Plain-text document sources
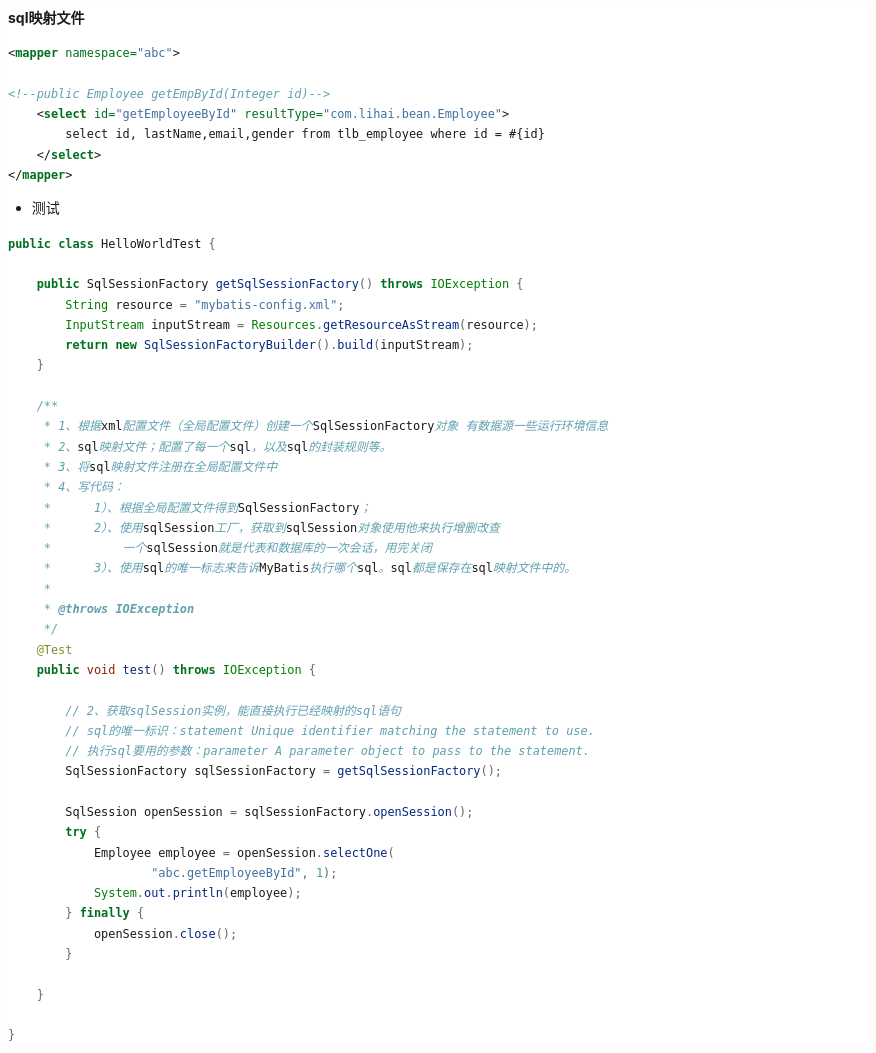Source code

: **sql映射文件**

```xml
<mapper namespace="abc">
    
<!--public Employee getEmpById(Integer id)-->
	<select id="getEmployeeById" resultType="com.lihai.bean.Employee">
		select id, lastName,email,gender from tlb_employee where id = #{id}
	</select>
</mapper>
```

- 测试

```java
public class HelloWorldTest {

	public SqlSessionFactory getSqlSessionFactory() throws IOException {
		String resource = "mybatis-config.xml";
		InputStream inputStream = Resources.getResourceAsStream(resource);
		return new SqlSessionFactoryBuilder().build(inputStream);
	}

	/**
	 * 1、根据xml配置文件（全局配置文件）创建一个SqlSessionFactory对象 有数据源一些运行环境信息
	 * 2、sql映射文件；配置了每一个sql，以及sql的封装规则等。 
	 * 3、将sql映射文件注册在全局配置文件中
	 * 4、写代码：
	 * 		1）、根据全局配置文件得到SqlSessionFactory；
	 * 		2）、使用sqlSession工厂，获取到sqlSession对象使用他来执行增删改查
	 * 			一个sqlSession就是代表和数据库的一次会话，用完关闭
	 * 		3）、使用sql的唯一标志来告诉MyBatis执行哪个sql。sql都是保存在sql映射文件中的。
	 * 
	 * @throws IOException
	 */
	@Test
	public void test() throws IOException {

		// 2、获取sqlSession实例，能直接执行已经映射的sql语句
		// sql的唯一标识：statement Unique identifier matching the statement to use.
		// 执行sql要用的参数：parameter A parameter object to pass to the statement.
		SqlSessionFactory sqlSessionFactory = getSqlSessionFactory();

		SqlSession openSession = sqlSessionFactory.openSession();
		try {
			Employee employee = openSession.selectOne(
					"abc.getEmployeeById", 1);
			System.out.println(employee);
		} finally {
			openSession.close();
		}

	}

}
```
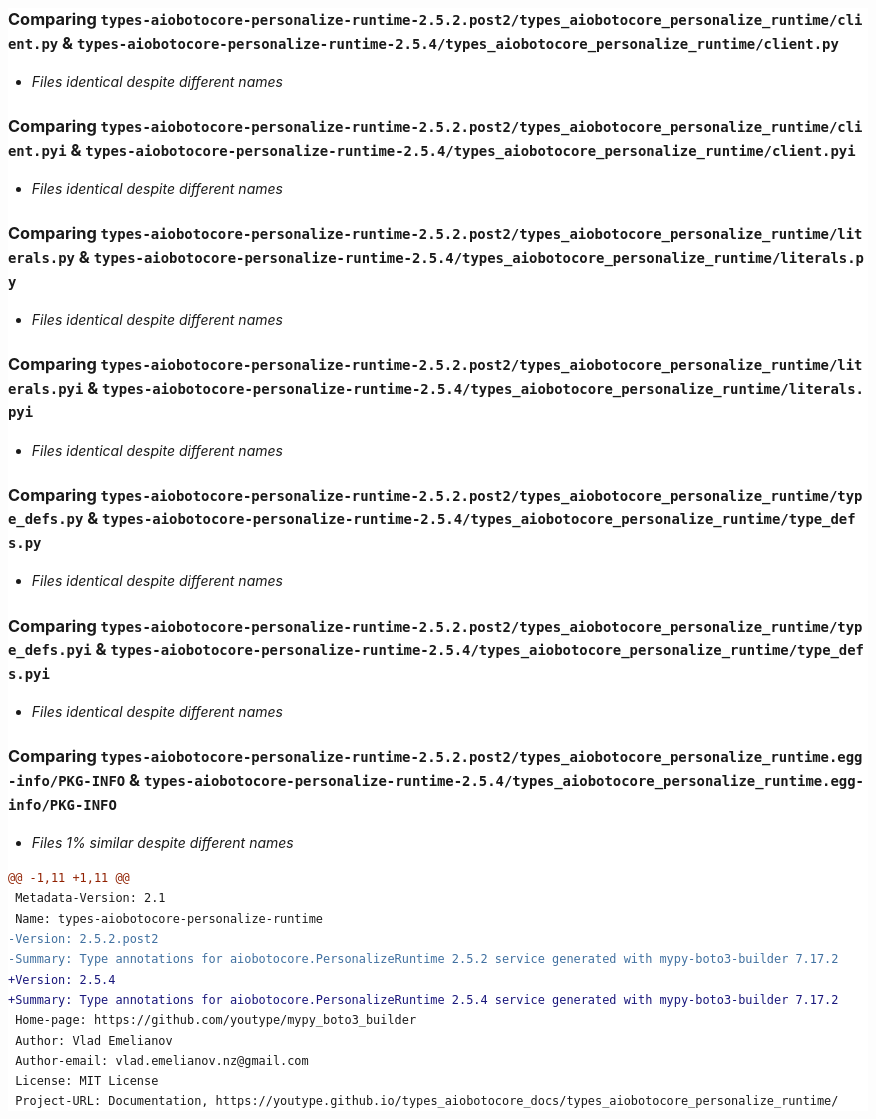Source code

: ### Comparing `types-aiobotocore-personalize-runtime-2.5.2.post2/types_aiobotocore_personalize_runtime/client.py` & `types-aiobotocore-personalize-runtime-2.5.4/types_aiobotocore_personalize_runtime/client.py`

 * *Files identical despite different names*

### Comparing `types-aiobotocore-personalize-runtime-2.5.2.post2/types_aiobotocore_personalize_runtime/client.pyi` & `types-aiobotocore-personalize-runtime-2.5.4/types_aiobotocore_personalize_runtime/client.pyi`

 * *Files identical despite different names*

### Comparing `types-aiobotocore-personalize-runtime-2.5.2.post2/types_aiobotocore_personalize_runtime/literals.py` & `types-aiobotocore-personalize-runtime-2.5.4/types_aiobotocore_personalize_runtime/literals.py`

 * *Files identical despite different names*

### Comparing `types-aiobotocore-personalize-runtime-2.5.2.post2/types_aiobotocore_personalize_runtime/literals.pyi` & `types-aiobotocore-personalize-runtime-2.5.4/types_aiobotocore_personalize_runtime/literals.pyi`

 * *Files identical despite different names*

### Comparing `types-aiobotocore-personalize-runtime-2.5.2.post2/types_aiobotocore_personalize_runtime/type_defs.py` & `types-aiobotocore-personalize-runtime-2.5.4/types_aiobotocore_personalize_runtime/type_defs.py`

 * *Files identical despite different names*

### Comparing `types-aiobotocore-personalize-runtime-2.5.2.post2/types_aiobotocore_personalize_runtime/type_defs.pyi` & `types-aiobotocore-personalize-runtime-2.5.4/types_aiobotocore_personalize_runtime/type_defs.pyi`

 * *Files identical despite different names*

### Comparing `types-aiobotocore-personalize-runtime-2.5.2.post2/types_aiobotocore_personalize_runtime.egg-info/PKG-INFO` & `types-aiobotocore-personalize-runtime-2.5.4/types_aiobotocore_personalize_runtime.egg-info/PKG-INFO`

 * *Files 1% similar despite different names*

```diff
@@ -1,11 +1,11 @@
 Metadata-Version: 2.1
 Name: types-aiobotocore-personalize-runtime
-Version: 2.5.2.post2
-Summary: Type annotations for aiobotocore.PersonalizeRuntime 2.5.2 service generated with mypy-boto3-builder 7.17.2
+Version: 2.5.4
+Summary: Type annotations for aiobotocore.PersonalizeRuntime 2.5.4 service generated with mypy-boto3-builder 7.17.2
 Home-page: https://github.com/youtype/mypy_boto3_builder
 Author: Vlad Emelianov
 Author-email: vlad.emelianov.nz@gmail.com
 License: MIT License
 Project-URL: Documentation, https://youtype.github.io/types_aiobotocore_docs/types_aiobotocore_personalize_runtime/
```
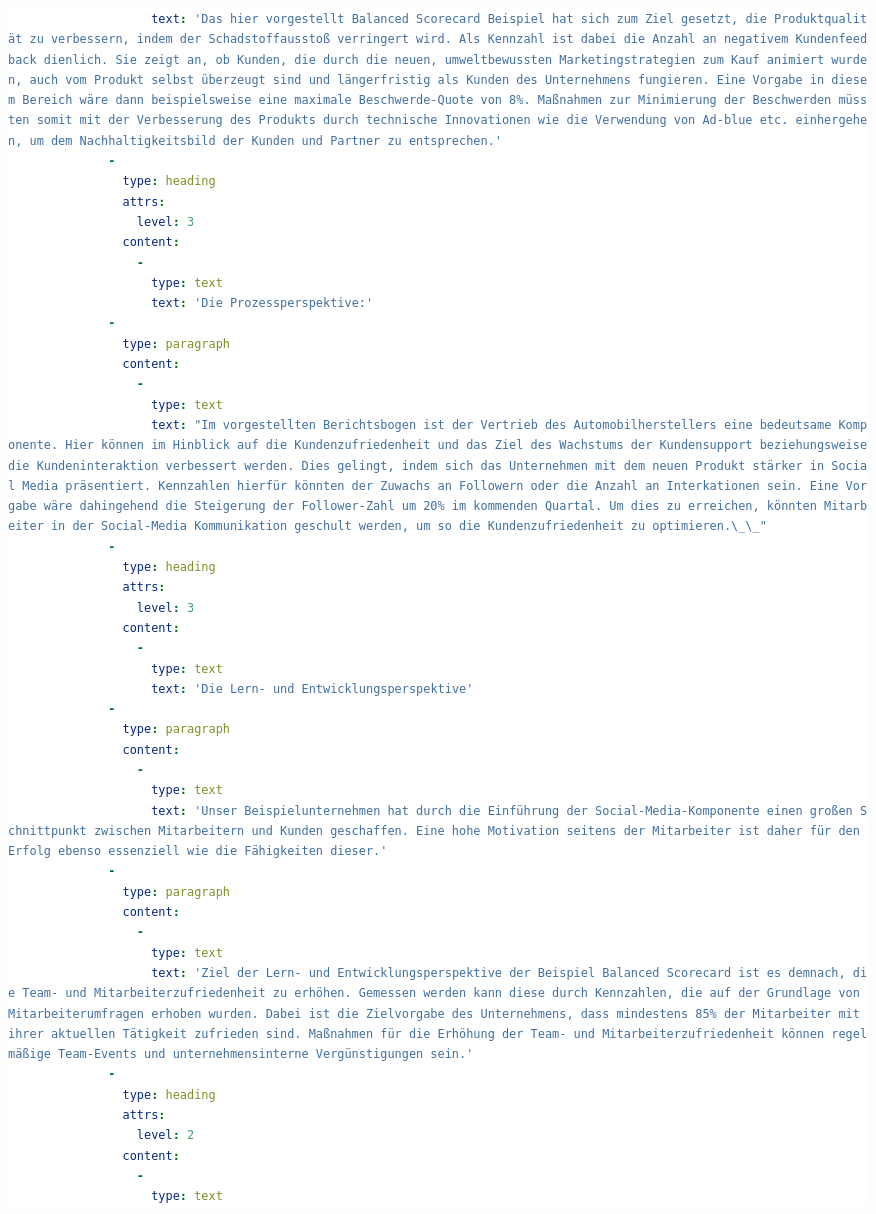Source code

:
 ```yaml
                    text: 'Das hier vorgestellt Balanced Scorecard Beispiel hat sich zum Ziel gesetzt, die Produktqualität zu verbessern, indem der Schadstoffausstoß verringert wird. Als Kennzahl ist dabei die Anzahl an negativem Kundenfeedback dienlich. Sie zeigt an, ob Kunden, die durch die neuen, umweltbewussten Marketingstrategien zum Kauf animiert wurden, auch vom Produkt selbst überzeugt sind und längerfristig als Kunden des Unternehmens fungieren. Eine Vorgabe in diesem Bereich wäre dann beispielsweise eine maximale Beschwerde-Quote von 8%. Maßnahmen zur Minimierung der Beschwerden müssten somit mit der Verbesserung des Produkts durch technische Innovationen wie die Verwendung von Ad-blue etc. einhergehen, um dem Nachhaltigkeitsbild der Kunden und Partner zu entsprechen.'
              -
                type: heading
                attrs:
                  level: 3
                content:
                  -
                    type: text
                    text: 'Die Prozessperspektive:'
              -
                type: paragraph
                content:
                  -
                    type: text
                    text: "Im vorgestellten Berichtsbogen ist der Vertrieb des Automobilherstellers eine bedeutsame Komponente. Hier können im Hinblick auf die Kundenzufriedenheit und das Ziel des Wachstums der Kundensupport beziehungsweise die Kundeninteraktion verbessert werden. Dies gelingt, indem sich das Unternehmen mit dem neuen Produkt stärker in Social Media präsentiert. Kennzahlen hierfür könnten der Zuwachs an Followern oder die Anzahl an Interkationen sein. Eine Vorgabe wäre dahingehend die Steigerung der Follower-Zahl um 20% im kommenden Quartal. Um dies zu erreichen, könnten Mitarbeiter in der Social-Media Kommunikation geschult werden, um so die Kundenzufriedenheit zu optimieren.\_\_"
              -
                type: heading
                attrs:
                  level: 3
                content:
                  -
                    type: text
                    text: 'Die Lern- und Entwicklungsperspektive'
              -
                type: paragraph
                content:
                  -
                    type: text
                    text: 'Unser Beispielunternehmen hat durch die Einführung der Social-Media-Komponente einen großen Schnittpunkt zwischen Mitarbeitern und Kunden geschaffen. Eine hohe Motivation seitens der Mitarbeiter ist daher für den Erfolg ebenso essenziell wie die Fähigkeiten dieser.'
              -
                type: paragraph
                content:
                  -
                    type: text
                    text: 'Ziel der Lern- und Entwicklungsperspektive der Beispiel Balanced Scorecard ist es demnach, die Team- und Mitarbeiterzufriedenheit zu erhöhen. Gemessen werden kann diese durch Kennzahlen, die auf der Grundlage von Mitarbeiterumfragen erhoben wurden. Dabei ist die Zielvorgabe des Unternehmens, dass mindestens 85% der Mitarbeiter mit ihrer aktuellen Tätigkeit zufrieden sind. Maßnahmen für die Erhöhung der Team- und Mitarbeiterzufriedenheit können regelmäßige Team-Events und unternehmensinterne Vergünstigungen sein.'
              -
                type: heading
                attrs:
                  level: 2
                content:
                  -
                    type: text
```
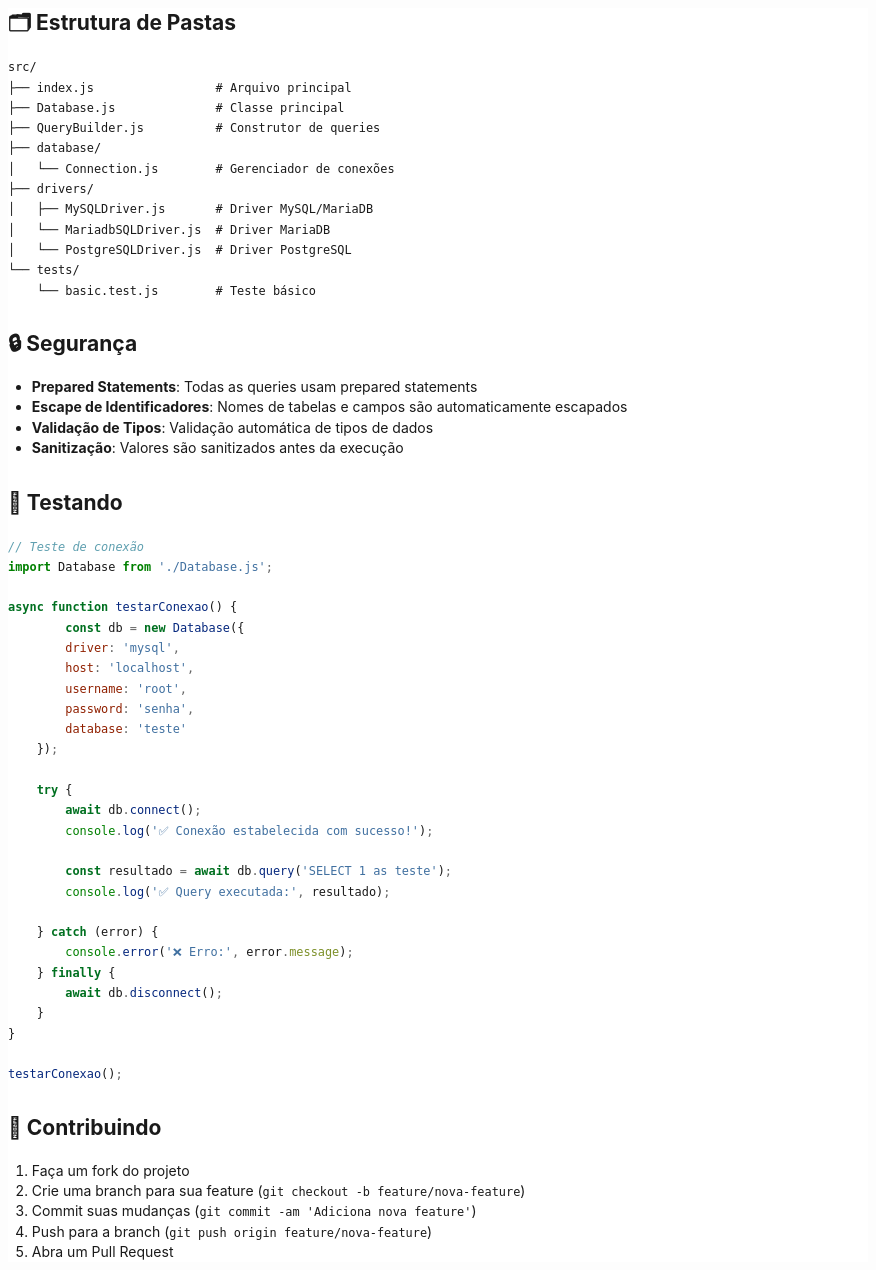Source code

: ## 🗂️ Estrutura de Pastas

```
src/
├── index.js                 # Arquivo principal
├── Database.js              # Classe principal
├── QueryBuilder.js          # Construtor de queries
├── database/
│   └── Connection.js        # Gerenciador de conexões
├── drivers/
│   ├── MySQLDriver.js       # Driver MySQL/MariaDB
│   └── MariadbSQLDriver.js  # Driver MariaDB
│   └── PostgreSQLDriver.js  # Driver PostgreSQL
└── tests/
    └── basic.test.js        # Teste básico
```

## 🔒 Segurança
- **Prepared Statements**: Todas as queries usam prepared statements
- **Escape de Identificadores**: Nomes de tabelas e campos são automaticamente escapados
- **Validação de Tipos**: Validação automática de tipos de dados
- **Sanitização**: Valores são sanitizados antes da execução

## 🧪 Testando

```javascript
// Teste de conexão
import Database from './Database.js';

async function testarConexao() {
        const db = new Database({
        driver: 'mysql',
        host: 'localhost',
        username: 'root',
        password: 'senha',
        database: 'teste'
    });

    try {
        await db.connect();
        console.log('✅ Conexão estabelecida com sucesso!');
        
        const resultado = await db.query('SELECT 1 as teste');
        console.log('✅ Query executada:', resultado);
        
    } catch (error) {
        console.error('❌ Erro:', error.message);
    } finally {
        await db.disconnect();
    }
}

testarConexao();
```
## 🤝 Contribuindo
1. Faça um fork do projeto
2. Crie uma branch para sua feature (`git checkout -b feature/nova-feature`)
3. Commit suas mudanças (`git commit -am 'Adiciona nova feature'`)
4. Push para a branch (`git push origin feature/nova-feature`)
5. Abra um Pull Request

# Problem description
Look through the data above. Find each line with the string "error" and copy it.

# Result
    } catch (error) {
        console.error('❌ Erro:', error.message);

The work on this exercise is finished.